THE number of recorded cases of mumps has quadrupled in the last year to more than 5,000.

New figures from Public Health England show there were 5,042 cases of the disease in England in 2019 - four times the number in 2018 and the highest level in a decade.

It comes just weeks after the health agency recorded 183 reports of mumps in the North-East in the week ending January 19 - almost double the next highest number in England.

Many of these cases were as a result of outbreaks in universities and colleges. Both Sunderland and Newcastle universities have recently issued advice to students over the viral infection. Most cases were in young adults who did not have the MMR (measles, mumps and rubella) jab.

Many of the cases were people born in the late 1990s and early 2000s, who missed out on the MMR vaccine when they were children following a paper by doctor Andrew Wakefield linking the vaccine to autism.

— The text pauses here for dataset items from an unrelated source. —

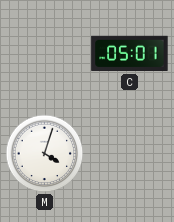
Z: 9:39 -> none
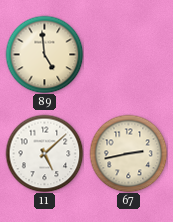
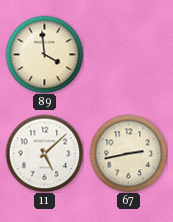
89: 4:59 -> 3:59
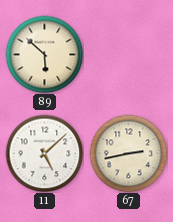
89: 3:59 -> 5:52
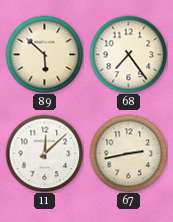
68: none -> 7:24
11: 5:08 -> 12:08
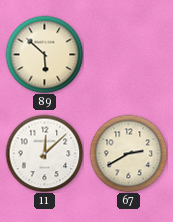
68: 7:24 -> none
67: 2:43 -> 2:40
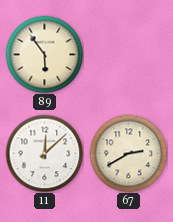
89: 5:52 -> 5:54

The paper was discredited and Wakefield was struck off, but uptake of the vaccine dropped to about 80% in the late 1990s and a low of 79% in 2003.

Public Health England (PHE) is urging people to have both parts of the MMR vaccine, saying the full two doses are needed to maximise protection.

Dr Vanessa Saliba, of PHE, said it it never too late to catch up on immunisation.

"We encourage all students and young people who may have missed out on their MMR vaccine in the past to contact their GP practice and get up to date as soon as possible," she told the BBC.